Given text:

The Ancient War: How the 4 Races of Neutronium Were Divided
Before Universe 1 there was no game board. There was one galaxy, one shared resource, and one civilization — loosely defined — built by four races who had not yet learned to hate each other. The Ancient War ended all of that. The Mega-Structure was shattered. The races scattered. And the cycle began.
Before the Universes
In the era before Universe 1 — referred to in recovered records as the Pre-Cycle Age — the four races occupied a shared galaxy without the formal borders that define the game's board. They were not unified, exactly. They had distinct cultures, distinct territories, distinct values that placed them in tension with one another regularly. But they shared one resource without contest: Neutronium.
Standard Neutronium was abundant. Its uses were industrial — energy generation, propulsion, construction of the kind of large-scale structures that only multi-race cooperation could build. The four races understood its value in material terms but not in the deeper terms that would eventually tear them apart. Neutronium was a commodity. Its extraction and refinement were governed by informal treaties that held, not because the races trusted each other, but because each had more to gain from cooperation than from conflict.
The Mega-Structure was the apex of that cooperation. Its design required contributions from all four races — architectural principles from the Terano's spatial intuition, engineering mathematics from the Asters' scientific tradition, raw construction labor from the Mi-TO's physical capabilities, and the economic logistics that kept the project funded from the Iit's resource networks. No single race could have built it alone. Together, they had been working on it for generations.
The discovery that changed everything was not announced. It was made quietly, in a laboratory that no one remembers the name of, by a researcher whose identity is contested in all four races' historical records. The discovery: that Neutronium enriched to a specific resonance threshold did not merely store energy. It stored pattern. It could encode the structure of a consciousness and preserve that structure across a universe reset — a theoretical event that the physics of the time suggested was inevitable, though its timing was unknown. The researcher who made this discovery did not publish it. But the knowledge escaped anyway, as knowledge always does.

Given entries:
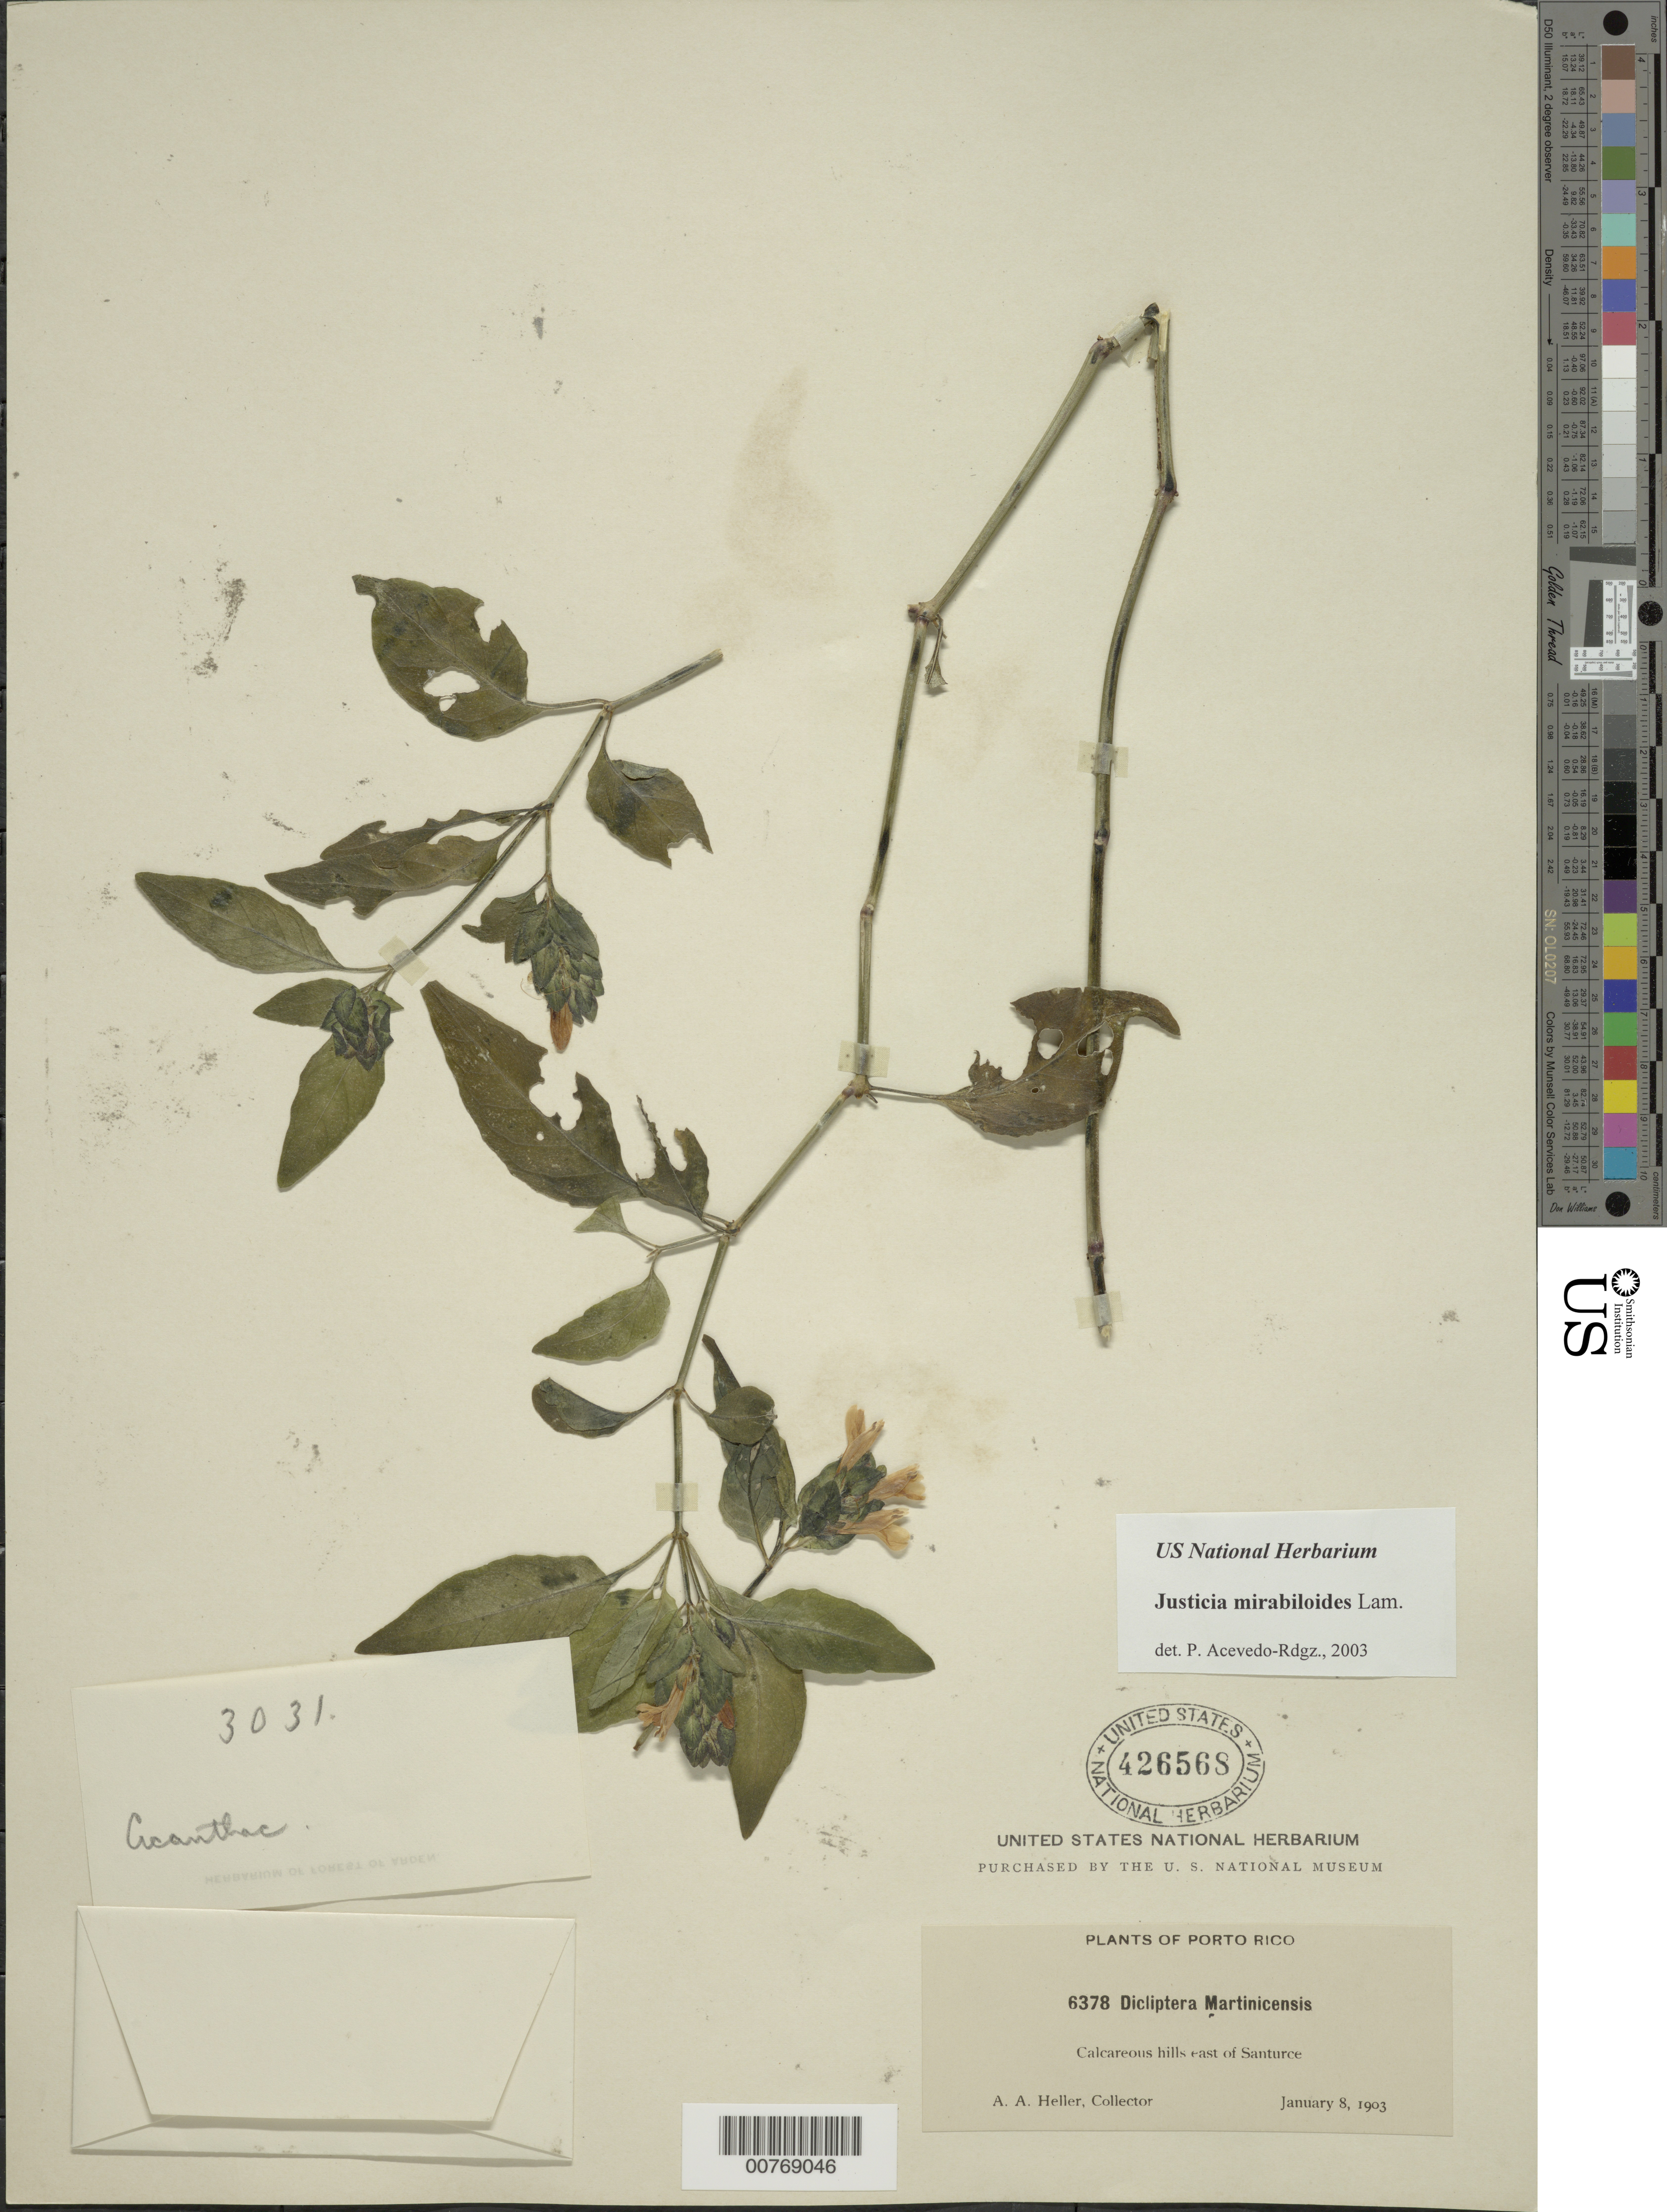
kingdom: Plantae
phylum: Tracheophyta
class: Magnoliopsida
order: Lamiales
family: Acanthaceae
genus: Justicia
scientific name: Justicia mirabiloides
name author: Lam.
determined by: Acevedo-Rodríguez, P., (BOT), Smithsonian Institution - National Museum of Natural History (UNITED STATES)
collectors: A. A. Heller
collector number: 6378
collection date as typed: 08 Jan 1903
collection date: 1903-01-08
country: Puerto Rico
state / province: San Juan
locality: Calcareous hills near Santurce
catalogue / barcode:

Task: Transcribe the Ancient War text from "The discovery that" to "knowledge always does.". Nothing in the listing is needed here.

Complete output:
The discovery that changed everything was not announced. It was made quietly, in a laboratory that no one remembers the name of, by a researcher whose identity is contested in all four races' historical records. The discovery: that Neutronium enriched to a specific resonance threshold did not merely store energy. It stored pattern. It could encode the structure of a consciousness and preserve that structure across a universe reset — a theoretical event that the physics of the time suggested was inevitable, though its timing was unknown. The researcher who made this discovery did not publish it. But the knowledge escaped anyway, as knowledge always does.